■ **WHAT IS ASKED**: Copy the text of the records below word for word, leaving out the pictures.

== RECORDS SUPPLIED

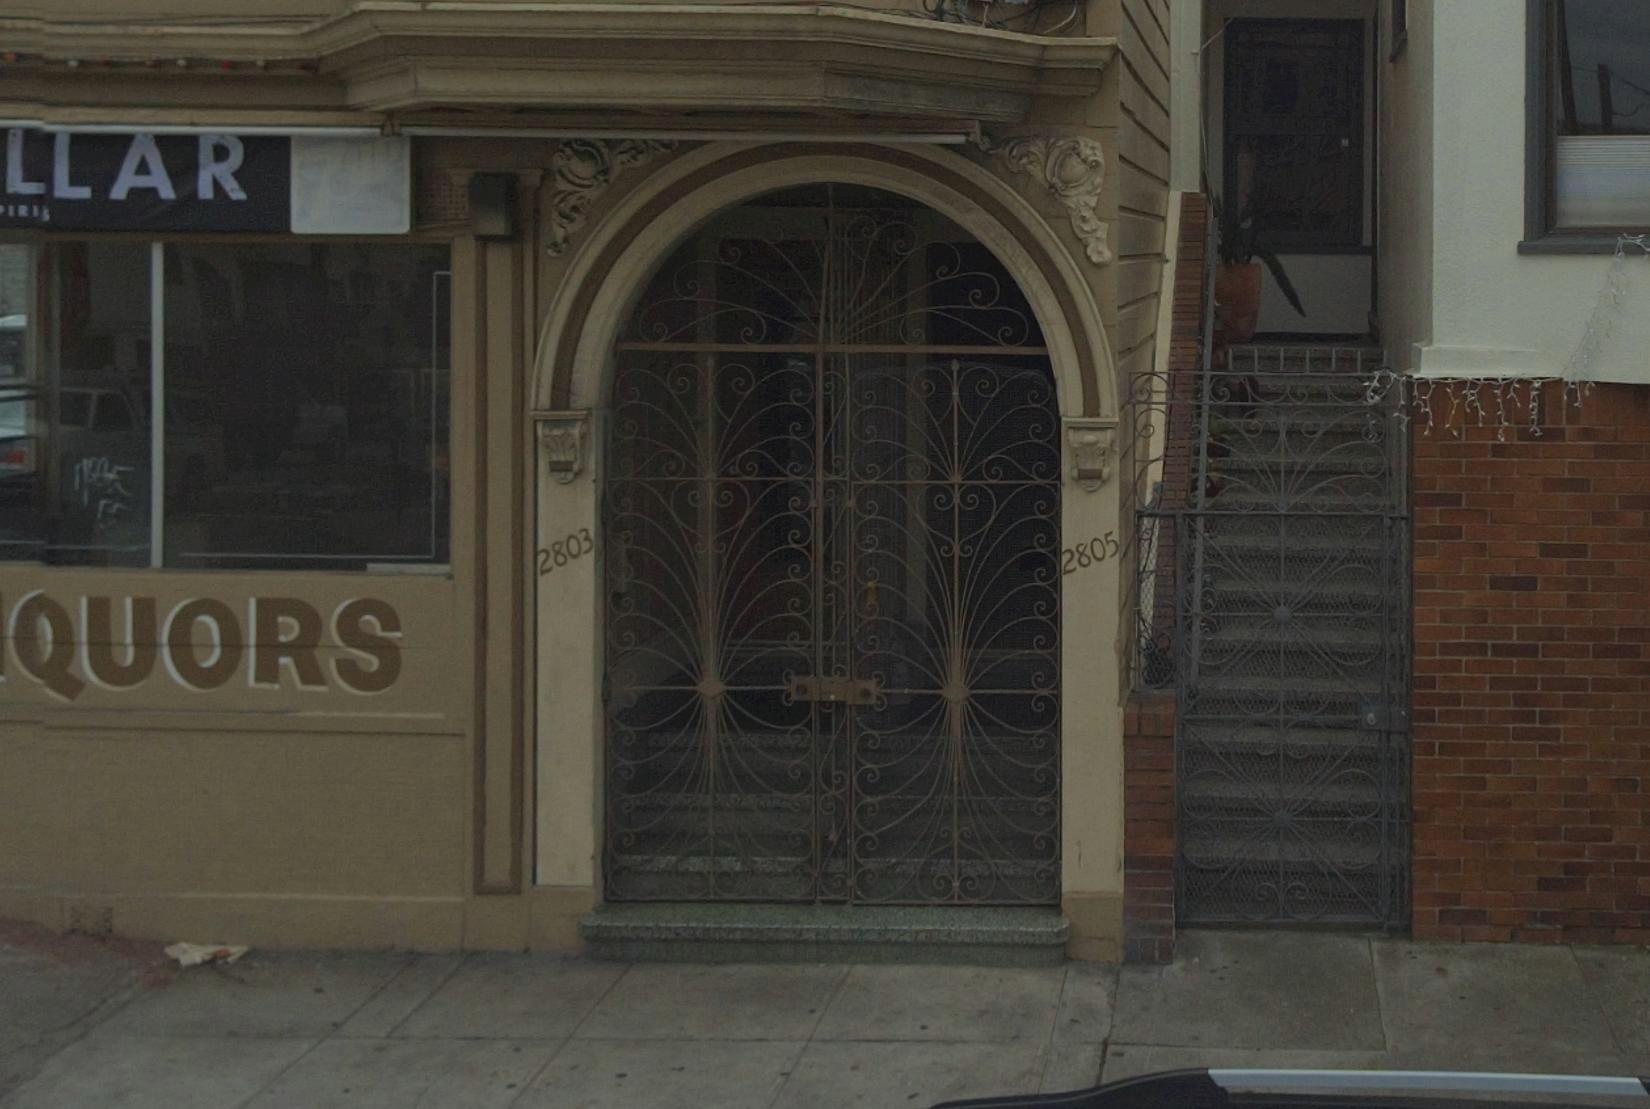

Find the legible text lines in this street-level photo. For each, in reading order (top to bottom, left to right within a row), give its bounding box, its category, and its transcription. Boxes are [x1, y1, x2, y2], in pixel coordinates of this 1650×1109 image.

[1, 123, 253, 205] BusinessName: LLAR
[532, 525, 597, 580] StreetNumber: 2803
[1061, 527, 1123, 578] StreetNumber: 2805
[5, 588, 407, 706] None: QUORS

====

■ **EXERCISE RESULT**:
Find the legible text lines in this street-level photo. For each, in reading order (top to bottom, left to right within a row), give its bounding box, its category, and its transcription. Boxes are [x1, y1, x2, y2], in pixel coordinates of this 1650×1109 image.

[1, 123, 253, 205] BusinessName: LLAR
[532, 525, 597, 580] StreetNumber: 2803
[1061, 527, 1123, 578] StreetNumber: 2805
[5, 588, 407, 706] None: QUORS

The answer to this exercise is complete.